Transcript
A (0:00)
Foreign quarters. All hands, man your battle stations.
B (0:12)
Welcome to wetsu, a Battleship New Jersey Podcast. I'm your host, Marshall Spivak, CEO of the Battleship New Jersey Museum and Memorial. Today's episode is sponsored by our friends at ELEC 825, the Labor Employer Cooperative of Operating Engineers Local 825, whose skilled members helped us prepare the battleship for its move to dry do last year. Today is a very special edition of WETU. It's all about Navy Marine Corps 250, the upcoming celebration of history and heritage right here in Philadelphia and Camden County, New Jersey, from October 9th to the 16th and again in November. Today's guest is George Leone. George is the president and chair of Homecoming 250, Navy Marine Corps, the charity coordinating the Navy Marine Corps 250th celebration. He's also a trustee here at the Battleship New Jersey. George previously served as a judge in the New Jersey Superior Court in Camden and the New Jersey Appellate Division. He was also Assistant United States Attorney in Camden and Chief of Appeals Division, the United States Attorney's Office for the District of New Jersey. He's the son of a World War II Navy veteran and a lifetime a lifelong military history student. He grew up here in South Jersey and is a graduate of Harvard College and the University of Chicago Law School. George, welcome to Wetsuit Marshall.

Data entries
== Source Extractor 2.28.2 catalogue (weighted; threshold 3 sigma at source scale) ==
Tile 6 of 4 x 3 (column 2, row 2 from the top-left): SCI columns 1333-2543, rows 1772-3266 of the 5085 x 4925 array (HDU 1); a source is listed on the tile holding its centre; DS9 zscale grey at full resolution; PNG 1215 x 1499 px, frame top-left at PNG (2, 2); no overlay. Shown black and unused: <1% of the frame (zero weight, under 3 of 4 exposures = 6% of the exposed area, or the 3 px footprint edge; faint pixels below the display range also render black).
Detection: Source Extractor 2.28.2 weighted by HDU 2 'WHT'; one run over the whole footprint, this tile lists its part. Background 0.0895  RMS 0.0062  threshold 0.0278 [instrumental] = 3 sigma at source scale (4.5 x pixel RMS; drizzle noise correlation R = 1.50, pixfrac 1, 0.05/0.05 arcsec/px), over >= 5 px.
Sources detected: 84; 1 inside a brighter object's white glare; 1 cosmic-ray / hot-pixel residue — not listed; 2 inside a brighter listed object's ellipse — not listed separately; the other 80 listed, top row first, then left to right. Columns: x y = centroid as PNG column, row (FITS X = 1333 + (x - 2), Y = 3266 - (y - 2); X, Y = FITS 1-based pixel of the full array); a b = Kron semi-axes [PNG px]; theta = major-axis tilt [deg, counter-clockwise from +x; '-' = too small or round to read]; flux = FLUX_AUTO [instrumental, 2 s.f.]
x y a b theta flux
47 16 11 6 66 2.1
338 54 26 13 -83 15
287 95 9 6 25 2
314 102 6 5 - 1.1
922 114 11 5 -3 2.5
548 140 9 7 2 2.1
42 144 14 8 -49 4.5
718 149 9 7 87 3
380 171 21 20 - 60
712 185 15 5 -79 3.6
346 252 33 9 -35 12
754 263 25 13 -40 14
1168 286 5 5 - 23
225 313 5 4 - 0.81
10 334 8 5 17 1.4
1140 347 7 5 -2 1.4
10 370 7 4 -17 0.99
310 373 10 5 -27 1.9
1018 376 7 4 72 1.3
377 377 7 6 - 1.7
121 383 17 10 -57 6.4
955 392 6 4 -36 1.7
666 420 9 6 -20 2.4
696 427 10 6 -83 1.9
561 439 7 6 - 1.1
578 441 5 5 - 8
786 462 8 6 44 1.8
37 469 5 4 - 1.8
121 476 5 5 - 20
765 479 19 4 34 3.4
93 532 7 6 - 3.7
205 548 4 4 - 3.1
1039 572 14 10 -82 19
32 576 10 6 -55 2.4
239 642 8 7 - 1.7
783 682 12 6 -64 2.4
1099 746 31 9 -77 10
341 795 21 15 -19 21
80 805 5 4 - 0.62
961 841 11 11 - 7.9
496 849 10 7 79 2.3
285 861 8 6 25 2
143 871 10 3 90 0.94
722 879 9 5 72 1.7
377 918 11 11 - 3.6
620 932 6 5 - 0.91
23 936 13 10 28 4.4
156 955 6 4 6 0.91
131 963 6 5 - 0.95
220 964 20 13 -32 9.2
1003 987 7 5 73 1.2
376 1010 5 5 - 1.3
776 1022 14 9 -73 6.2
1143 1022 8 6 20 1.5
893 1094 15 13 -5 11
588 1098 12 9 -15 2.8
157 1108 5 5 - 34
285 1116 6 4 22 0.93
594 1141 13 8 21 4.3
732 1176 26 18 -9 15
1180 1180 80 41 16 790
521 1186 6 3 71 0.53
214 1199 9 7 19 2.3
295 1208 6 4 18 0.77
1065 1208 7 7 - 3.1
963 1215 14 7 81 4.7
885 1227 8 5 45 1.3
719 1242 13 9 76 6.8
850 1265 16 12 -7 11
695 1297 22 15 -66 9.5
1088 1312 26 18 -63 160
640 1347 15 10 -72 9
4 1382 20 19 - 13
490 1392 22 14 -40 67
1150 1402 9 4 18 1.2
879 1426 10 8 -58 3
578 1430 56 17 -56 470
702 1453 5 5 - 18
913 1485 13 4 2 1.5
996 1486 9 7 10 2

TASKS TO PERFORM
1/ Arrange the rows as a numbered list, running from the start of the rows through the line that contains "Detection: Source Extractor", with both of those lines included and any blank lines left out.
2/ Pick up the podcast transcript where it stops.

TASK-BY-TASK RESULTS
1/
1. == Source Extractor 2.28.2 catalogue (weighted; threshold 3 sigma at source scale) ==
2. Tile 6 of 4 x 3 (column 2, row 2 from the top-left): SCI columns 1333-2543, rows 1772-3266 of the 5085 x 4925 array (HDU 1); a source is listed on the tile holding its centre; DS9 zscale grey at full resolution; PNG 1215 x 1499 px, frame top-left at PNG (2, 2); no overlay. Shown black and unused: <1% of the frame (zero weight, under 3 of 4 exposures = 6% of the exposed area, or the 3 px footprint edge; faint pixels below the display range also render black).
3. Detection: Source Extractor 2.28.2 weighted by HDU 2 'WHT'; one run over the whole footprint, this tile lists its part. Background 0.0895  RMS 0.0062  threshold 0.0278 [instrumental] = 3 sigma at source scale (4.5 x pixel RMS; drizzle noise correlation R = 1.50, pixfrac 1, 0.05/0.05 arcsec/px), over >= 5 px.

2/
A (1:21)
Thank you for having me.
B (1:22)
Now I remember five years ago, you coming to a Battleship Board of Trustees meeting. You said you had this idea for something you wanted to do to celebrate the Navy's 250th birthday. I remember thinking at the time, that sounds like a great idea, but it's five years away. And just like that, we're here. So can you tell us a little bit about where the idea started from and how you really turned that idea into what it is today?
A (1:50)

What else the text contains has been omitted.